Nous ne regardons pas plus loin et nous ne voulons pas voir que Dieu est présent, qu’il est présent dans notre monde, qu’il a fait, qu’il est présent dans notre cœur, qu’il veut habiter, qu’il est présent dans les relations entres les hommes pour qu’ils soient gouvernés par le respect mutuel et l’amour du prochain. Dieu, qu’Elisabeth a accueilli avec tant de facilité dans sa vie, Dieu doit faire partie de l’horizon de nos vies. Sinon nos vies s’étiolent, sinon nos vies prennent des directions aberrantes, sinon nous ne trouvons pas de sens à cette vie. C’est Dieu qui nous a faits et le sens de ce que nous sommes, de ce que nous devenons, de ce que nous voulons.
Regardons Elisabeth : dans l’Eglise, les bienheureux et les saints sont là pour nous montrer le chemin, même si nous ne pouvons pas courir aussi vite qu’eux. Mais le chemin est là et ils nous donnent cette confiance que nous sommes une grande famille humaine qui regarde vers le ciel, vers l’accomplissement de notre vocation, le ciel qui, dans toute la Bible, est la réalisation achevée du plan d’amour de Dieu sur tout ce qu’il a fait.
Aujourd’hui, nous nous réjouissons autour de vous, Marie-Paul, de pouvoir rendre grâce à Dieu qui vient nous visiter par ses gestes inattendus que sont les guérisons miraculeuses. Nous revenons de Lourdes, le pèlerinage diocésain qui depuis des décennies et des décennies est aussi l’expression d’une espérance car là aussi le Seigneur Dieu réalise des choses inattendues, des miracles inexpliqués pour montrer qu’il est là, qu’il est présent dans nos vies, qu’il veut agir et que son action est toujours pour nous restaurer, nous remettre debout, nous guérir, nous aider à aller plus loin. Le miracle accompli dans notre corps est le signe de l’action permanente qu’il adresse pour nous et sur nous dans notre esprit et dans notre cœur : « Transformez-vous selon la puissance de l’Esprit Saint ». Nous sommes pleins de reconnaissance pour ce que le Seigneur réalise pour nous grâce à Elisabeth. Son rayonnement discret, profond continue de marquer les hommes et les femmes sur tous les continents et c’est parce qu’elle ne l’a pas cherché qu’elle rayonne. C’est parce qu’elle est l’instrument d’un autre qu’elle est transparente à la volonté de Dieu, à l’action que Dieu veut exercer parmi les hommes pour leur montrer qu’il les aime, qu’il veut leur bien, qu’il veut leur vie et une vie heureuse.
Aujourd’hui, grâce au travail harassant des membres de commission qui ont enquêté sur ce miracle attribué à la bienheureuse Elisabeth, nous pouvons rendre grâce à Dieu.
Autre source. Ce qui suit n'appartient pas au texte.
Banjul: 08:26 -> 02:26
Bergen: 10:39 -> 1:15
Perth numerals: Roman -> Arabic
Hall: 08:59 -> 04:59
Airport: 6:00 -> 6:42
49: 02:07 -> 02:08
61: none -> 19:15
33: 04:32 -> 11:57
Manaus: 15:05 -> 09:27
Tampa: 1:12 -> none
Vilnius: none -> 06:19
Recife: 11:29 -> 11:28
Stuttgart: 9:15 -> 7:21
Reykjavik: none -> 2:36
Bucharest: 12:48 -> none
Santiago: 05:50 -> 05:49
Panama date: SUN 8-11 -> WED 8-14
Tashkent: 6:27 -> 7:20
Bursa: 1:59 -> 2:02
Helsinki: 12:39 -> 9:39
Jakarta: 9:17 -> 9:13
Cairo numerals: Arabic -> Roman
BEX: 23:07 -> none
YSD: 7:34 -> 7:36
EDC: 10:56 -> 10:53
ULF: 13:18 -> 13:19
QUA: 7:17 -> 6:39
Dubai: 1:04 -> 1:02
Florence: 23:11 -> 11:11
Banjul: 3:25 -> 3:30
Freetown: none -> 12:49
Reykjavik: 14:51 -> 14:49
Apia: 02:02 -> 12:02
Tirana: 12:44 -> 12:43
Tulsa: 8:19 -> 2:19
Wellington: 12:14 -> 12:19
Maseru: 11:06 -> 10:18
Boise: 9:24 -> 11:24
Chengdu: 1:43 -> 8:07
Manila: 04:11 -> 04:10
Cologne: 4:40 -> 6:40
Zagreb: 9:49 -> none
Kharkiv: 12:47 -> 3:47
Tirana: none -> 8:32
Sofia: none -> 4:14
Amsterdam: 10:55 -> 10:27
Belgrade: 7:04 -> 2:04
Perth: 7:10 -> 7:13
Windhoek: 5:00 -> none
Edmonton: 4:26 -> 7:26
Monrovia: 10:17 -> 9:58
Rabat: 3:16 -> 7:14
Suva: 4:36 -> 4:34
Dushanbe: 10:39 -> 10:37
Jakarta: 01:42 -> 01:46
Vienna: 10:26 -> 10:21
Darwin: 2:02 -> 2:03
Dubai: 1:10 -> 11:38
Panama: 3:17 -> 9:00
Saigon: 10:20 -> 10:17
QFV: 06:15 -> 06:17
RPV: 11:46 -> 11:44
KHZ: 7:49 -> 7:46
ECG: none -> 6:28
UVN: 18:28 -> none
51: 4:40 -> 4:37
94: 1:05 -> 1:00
Ils ont interrogé plus de quarante personnes, je crois, et avec une exactitude, une probité, une objectivité, une patience, au cours de plusieurs voyages aller retour en Belgique. Ils ont recueilli les témoignages et l’Eglise, comme vous le voyez, ne fait rien à la légère. Elle suit des procédures strictes. Il faut que les témoignages soient des témoignages authentiques, avérés, certifiés et que la convergence des témoignages puisse faire aboutir à une certitude. Je voudrais au nom de tous remercier tous ceux qui ont participé à cette procédure : le père Antonio tout d’abord, monseigneur Apeciti, le père Yves Frot, le père Chadeuf. Aujourd’hui, avec la présence du postulateur général de l’Ordre nous nous rendons compte du sérieux de cette démarche. La longue patience que vous avez démontrée et le résultat auquel vous êtes parvenus, plus de 1700 pages !, font que nous sommes certains que la procédure sera transférée à Rome dans les meilleures conditions. Il ne manquera pas une virgule, il ne manquera pas un accent et nous pensons que grâce à cette diligence extrême, la cause en canonisation d’Elisabeth de la Trinité pourra avancer rapidement. Nous le souhaitons pour notre diocèse, nous le souhaitons pour l’Ordre des Carmes évidemment, nous le souhaitons même pour l’humanité entière car sur tous les continents Elisabeth est invoquée.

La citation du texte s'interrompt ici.